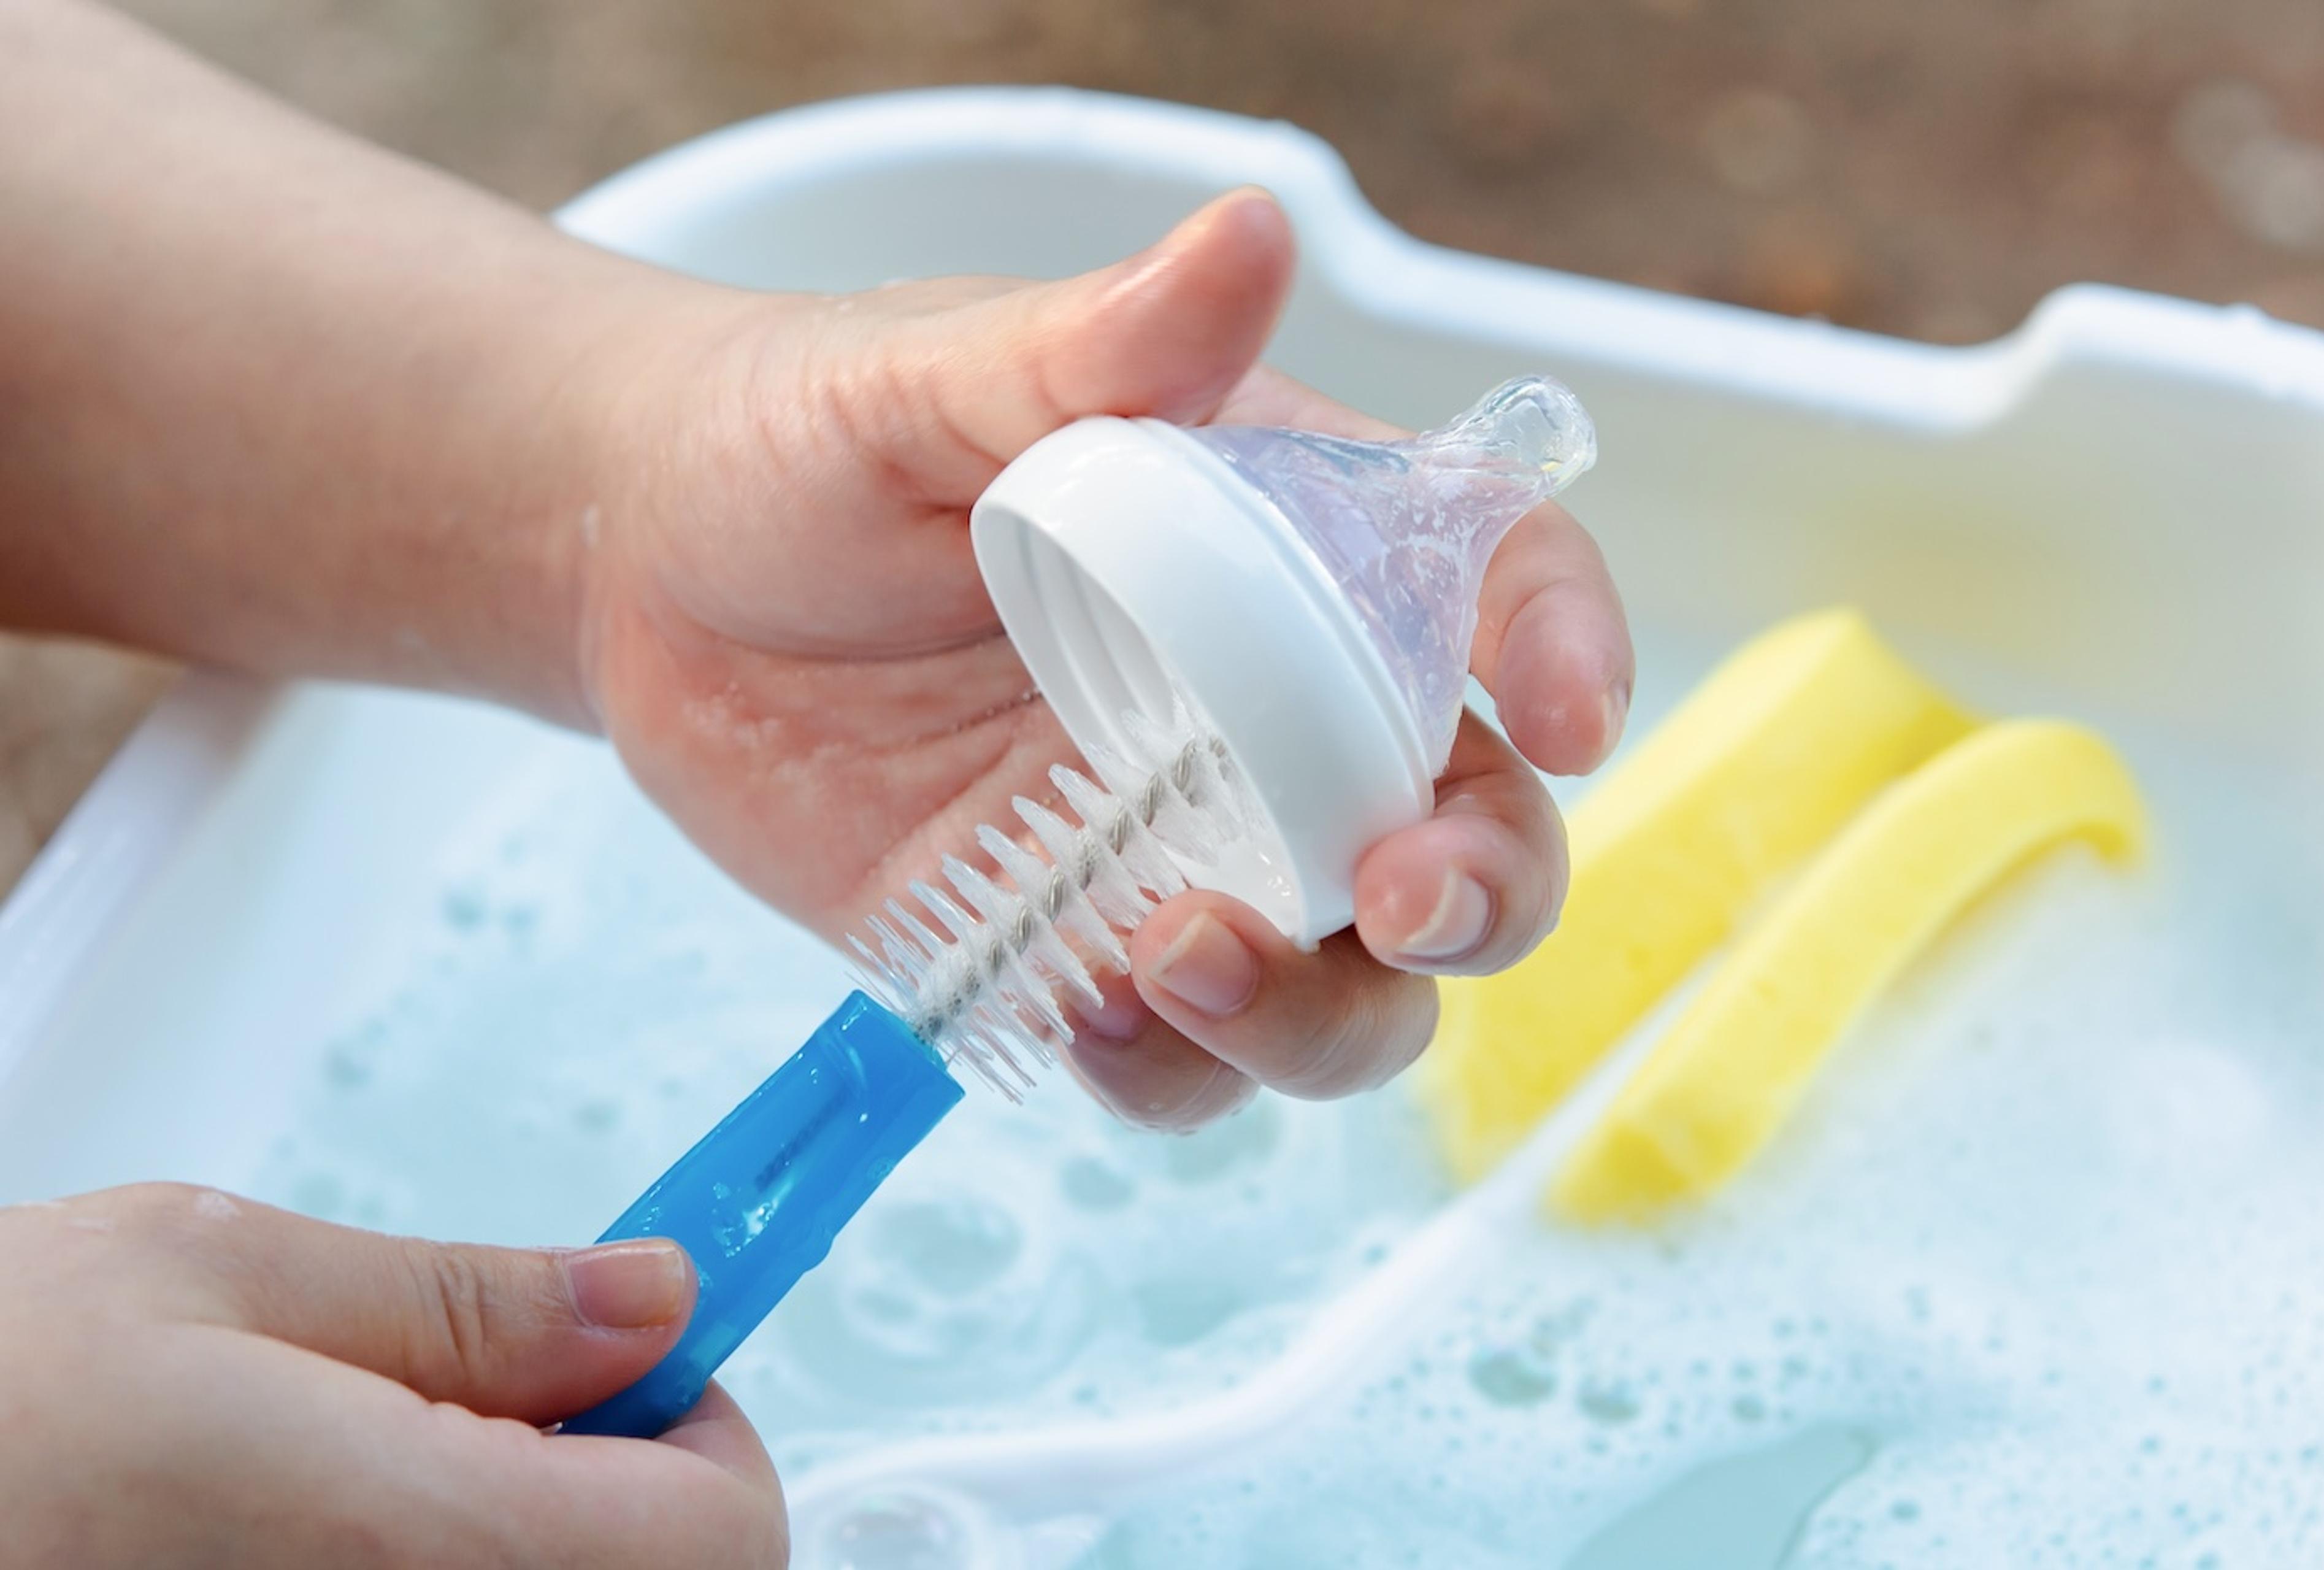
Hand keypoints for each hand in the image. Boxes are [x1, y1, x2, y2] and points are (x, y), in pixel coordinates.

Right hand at [0, 1185, 783, 1568]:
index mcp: (407, 1546)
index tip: (638, 1359)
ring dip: (512, 1529)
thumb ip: (466, 1299)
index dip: (706, 1428)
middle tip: (485, 1402)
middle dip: (608, 1482)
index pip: (723, 1532)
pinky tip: (301, 1533)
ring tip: (352, 1465)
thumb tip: (655, 1292)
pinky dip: (426, 1569)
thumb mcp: (209, 1276)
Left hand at [576, 191, 1634, 1127]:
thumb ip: (1096, 344)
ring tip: (1169, 963)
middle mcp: (1268, 710)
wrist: (640, 567)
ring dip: (1315, 1014)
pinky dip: (1164, 1070)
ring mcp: (1180, 847)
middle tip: (1395, 903)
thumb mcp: (930, 378)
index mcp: (1282, 541)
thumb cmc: (798, 434)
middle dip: (1479, 889)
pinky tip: (1070, 1009)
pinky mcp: (1074, 946)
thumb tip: (1249, 234)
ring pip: (1347, 986)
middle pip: (1466, 830)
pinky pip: (1177, 1058)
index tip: (1570, 719)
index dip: (1569, 645)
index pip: (1490, 583)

========================================================================

Exercise description: The answer must be the lines from the one containing "thumb tip: (1249, 234)" through the last line of the records, copied exactly, with nothing else.

Solved problem:
thumb tip: (1249, 234)
ring pip: (1347, 986)
middle pip: (1466, 830)
pinky pip: (1177, 1058)
index tip: (1570, 719)
index dip: (1569, 645)
index pip: (1490, 583)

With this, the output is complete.